Exercise description – Show all lines from the material that carry the word "down".

#### Entries provided ####

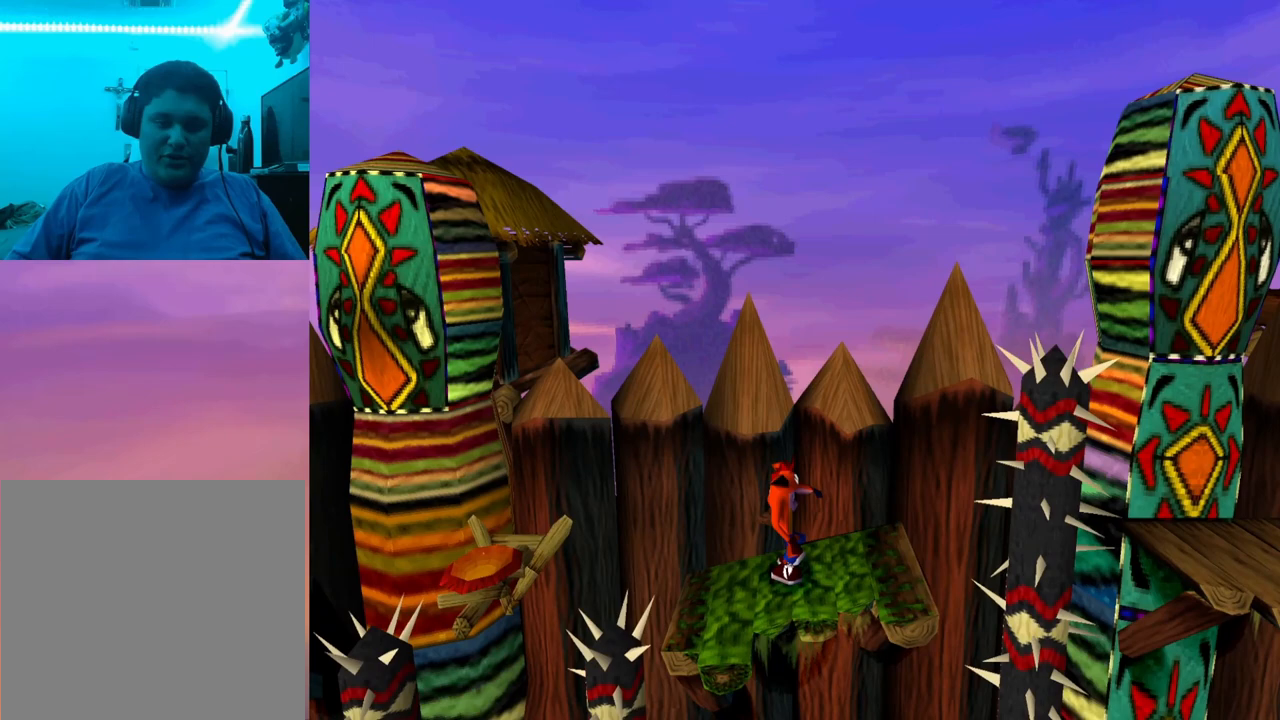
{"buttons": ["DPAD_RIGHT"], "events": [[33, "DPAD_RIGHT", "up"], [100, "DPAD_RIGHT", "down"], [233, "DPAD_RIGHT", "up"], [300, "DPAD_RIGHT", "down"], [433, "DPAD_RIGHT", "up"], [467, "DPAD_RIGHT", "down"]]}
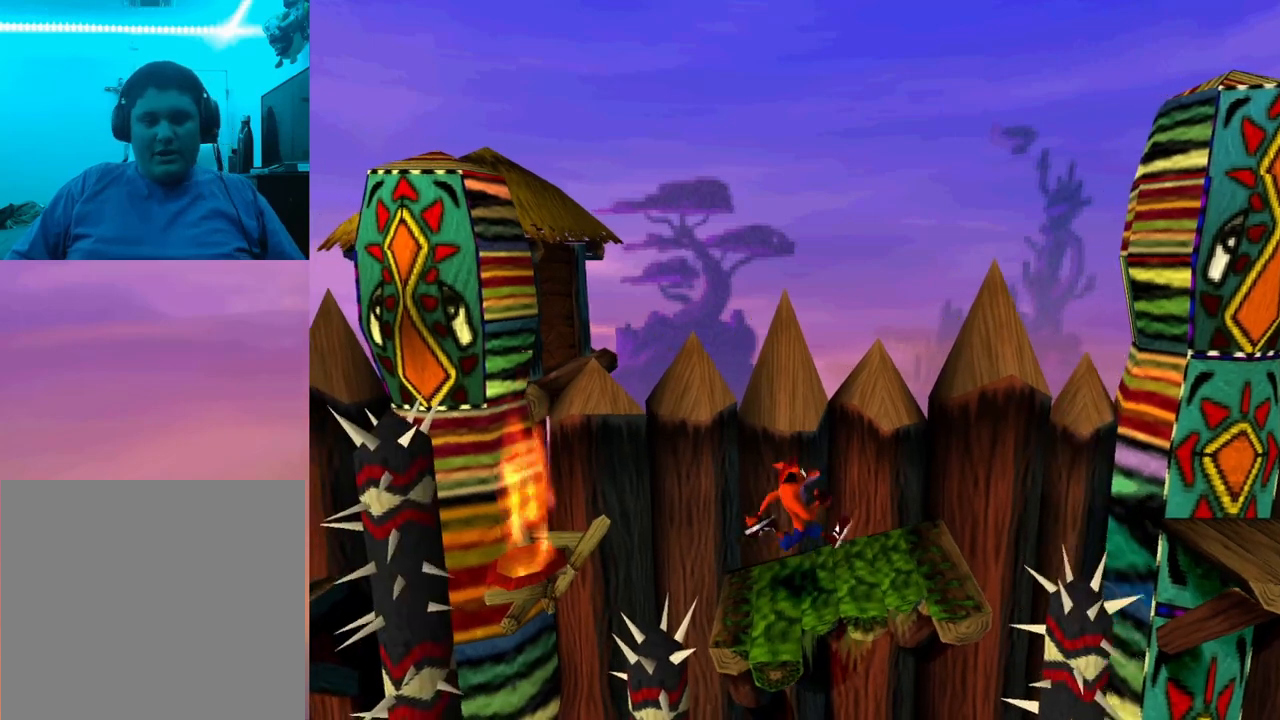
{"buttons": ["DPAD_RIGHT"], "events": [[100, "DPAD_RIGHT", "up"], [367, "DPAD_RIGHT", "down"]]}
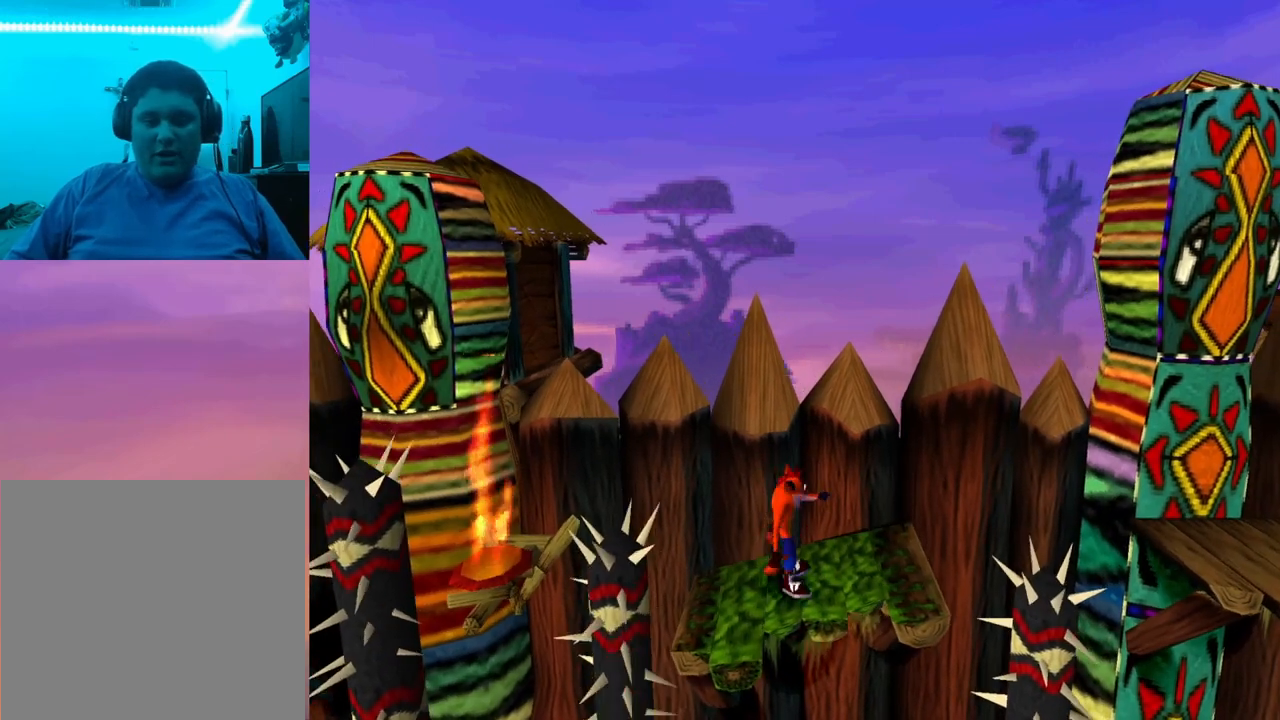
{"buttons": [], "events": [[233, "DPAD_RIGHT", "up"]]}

####
#### Entries provided ####

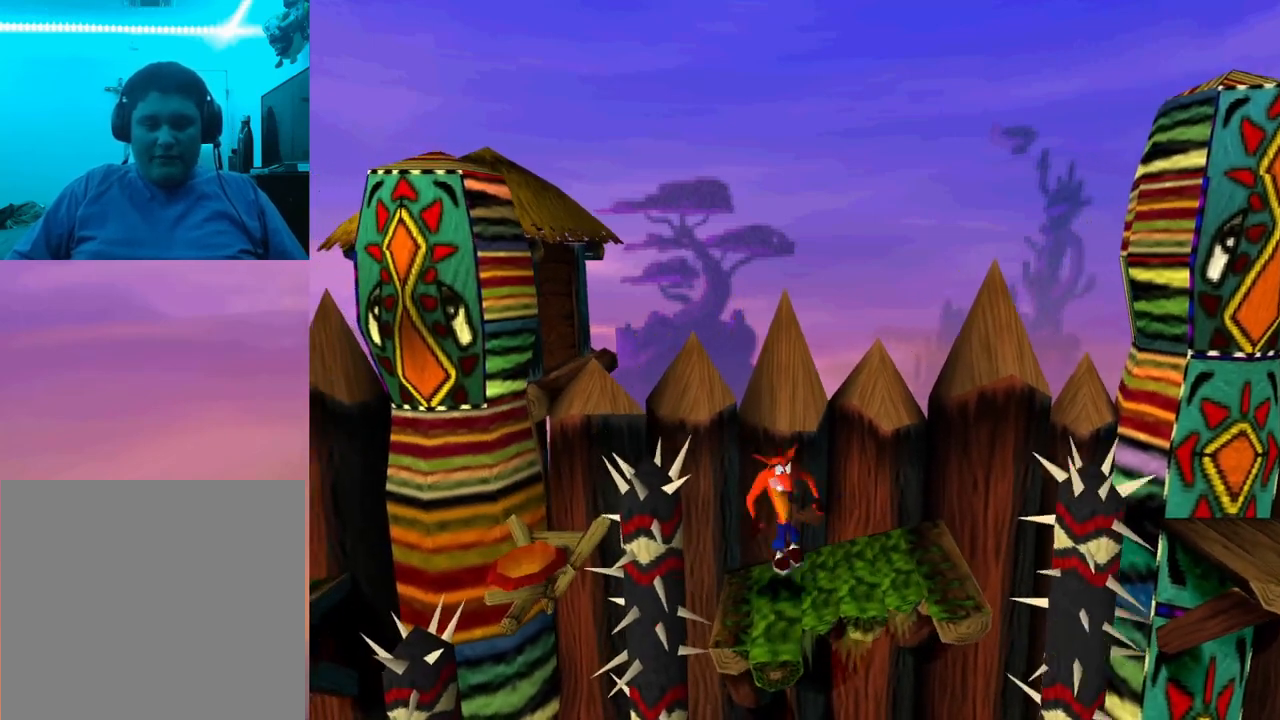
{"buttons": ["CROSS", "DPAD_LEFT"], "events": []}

####

Your solution –
{"buttons": ["DPAD_RIGHT"], "events": [[33, "DPAD_RIGHT", "up"], [100, "DPAD_RIGHT", "down"], [233, "DPAD_RIGHT", "up"], [300, "DPAD_RIGHT", "down"], [433, "DPAD_RIGHT", "up"], [467, "DPAD_RIGHT", "down"]]}
{"buttons": ["DPAD_RIGHT"], "events": [[100, "DPAD_RIGHT", "up"], [367, "DPAD_RIGHT", "down"]]}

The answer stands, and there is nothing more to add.